**Excerpted passage**
I am in my first year with my garn 2000. I have found that the fire seems to burn better with a smaller load as well. I thinks this is due to the air/Fuel ratio. As an auto tech this make sense to me in comparison to an automotive engine. The leaner you can run an engine the more fuel efficient it will be. The difference between an internal combustion engine and a wood fire is the lean condition will damage the engine over time and create nox emissions above what the EPA would like to see. Does a lean wood burn cause damage to a wood burner?


----------



## heaterman (Oct 30, 2013)

Running lean (low fuel to air) in a wood burner does not hurt it at all. The things missing in a wood burner as compared to internal combustion are the issues of compression and timing. 
As the fuel is consumed and runs out, every wood burner will go to an extremely lean condition until air is shut off also.


----------



## Coal Reaper (Oct 31, 2013)

wardk said:


> All things being equal in this forced system I don't know if 8 splits would last any longer than 4. You guys are right , the main factor is the tank temp. increase between the two fires. Heaterman the flue is 400-450 at full burn.Thanks everyone for your input, I'll experiment with  the different fires and find out if the tank temps are similar.


 i thought you cold hold you hand on the flu of a garn?


----------



## jebatty (Oct 31, 2013)

The WHS3200 also has flue temps in the range of 400-450 at full burn (as does my Tarm). 



> heaterman: What you're seeing is the simple fact that you can burn X amount of fuel with X amount of air. The air flow is fixed on a Garn so when more fuel is available than air to burn it you just wind up with a less efficient and dirty burn. Flue temp is simply a function of how much combustion is taking place and how much heat transfer is going on.



There must be a significant difference between the Garn and some other gasification boilers that have a primary firebox and a nozzle leading to a secondary ceramic tunnel or burn chamber, with the draft fan dividing the combustion air between the two, because a full load of wood in my Tarm takes a lot longer to burn than a half load. In fact, in the primary firebox the wood on top often is barely charred while the combustion in the secondary chamber is roaring blue from the combustion gases being created at the bottom of the primary firebox just above the nozzle.


----------



## wardk (Oct 31, 2013)

jebatty said:


> The WHS3200 also has flue temps in the range of 400-450 at full burn (as does my Tarm).
> 
> 
> 
> There must be a significant difference between the Garn and some other gasification boilers that have a primary firebox and a nozzle leading to a secondary ceramic tunnel or burn chamber, with the draft fan dividing the combustion air between the two, because a full load of wood in my Tarm takes a lot longer to burn than a half load. In fact, in the primary firebox the wood on top often is barely charred while the combustion in the secondary chamber is roaring blue from the combustion gases being created at the bottom of the primary firebox just above the nozzle.


The  Garn has a fan downstream in the flu and pulls the make up air through the firebox and a ceramic ventury. The flu passes back and forth in the tank and the flu temp is measured before the last pass through the tank to the chimney , I would guess that the chimney would still be a least 350. If you look at my avatar you   can see that all the wood in the firebox is burning equally.


----------



## Coal Reaper (Oct 31, 2013)

jebatty said:


> The WHS3200 also has flue temps in the range of 400-450 at full burn (as does my Tarm).

**Set tasks**
- a) According to the wood boiler thread, which two things does a wood burner lack compared with an internal combustion engine?
- b) Write out the part of the wood boiler thread starting with "## heaterman (Oct" and going on through "shut off also.".
- c) Do these statements agree with the wood boiler thread? (i) The Garn's fan sits downstream in the flue. (ii) A full load of wood in the Tarm burns about as fast as a half load. (iii) Running lean damages a wood burner. Answer yes or no for each, quoting the words that decide it.

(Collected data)
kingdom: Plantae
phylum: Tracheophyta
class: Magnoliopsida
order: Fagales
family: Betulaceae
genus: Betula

...

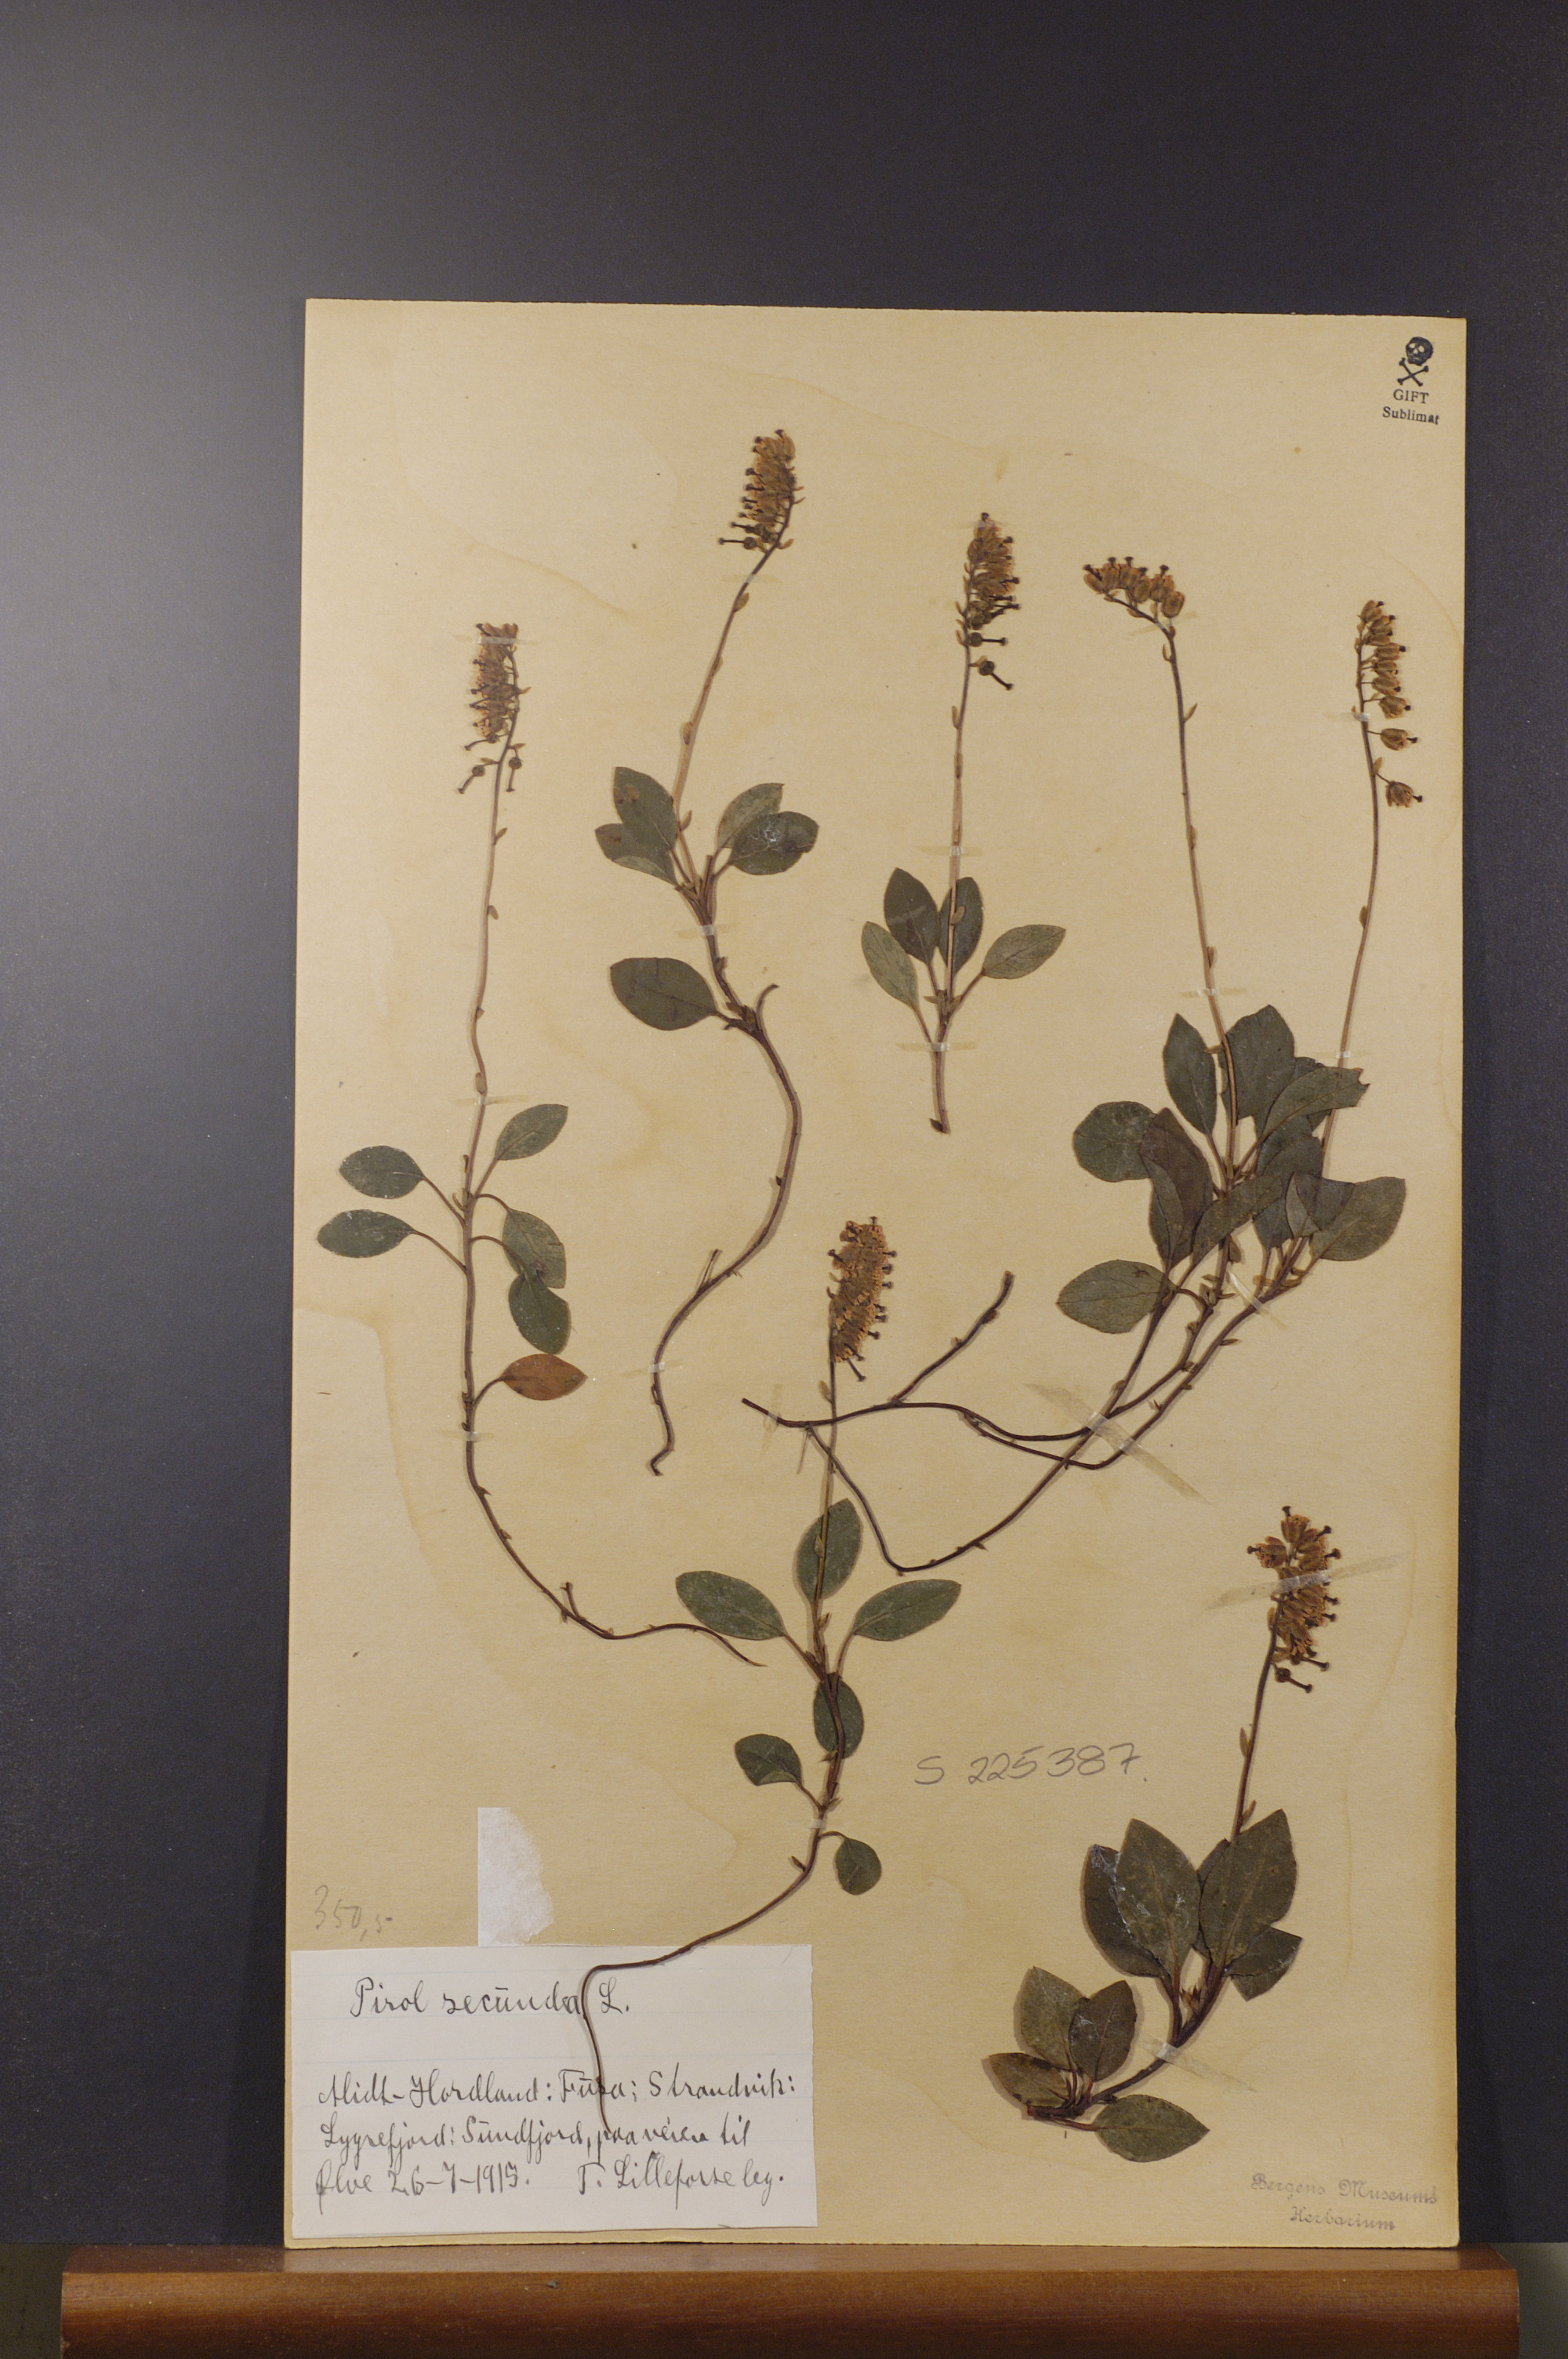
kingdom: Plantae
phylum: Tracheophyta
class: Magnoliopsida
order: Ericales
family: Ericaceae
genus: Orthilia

**Answers for the exercise**
- a) Compression and timing.

- b)
## heaterman (Oct 30, 2013)

Running lean (low fuel to air) in a wood burner does not hurt it at all. The things missing in a wood burner as compared to internal combustion are the issues of compression and timing. 
As the fuel is consumed and runs out, every wood burner will go to an extremely lean condition until air is shut off also.

- c)
(i) Yes: "has a fan downstream in the flu and pulls the make up air through the firebox"
(ii) No: "a full load of wood in my Tarm takes a lot longer to burn than a half load"
(iii) No: "Running lean (low fuel to air) in a wood burner does not hurt it at all."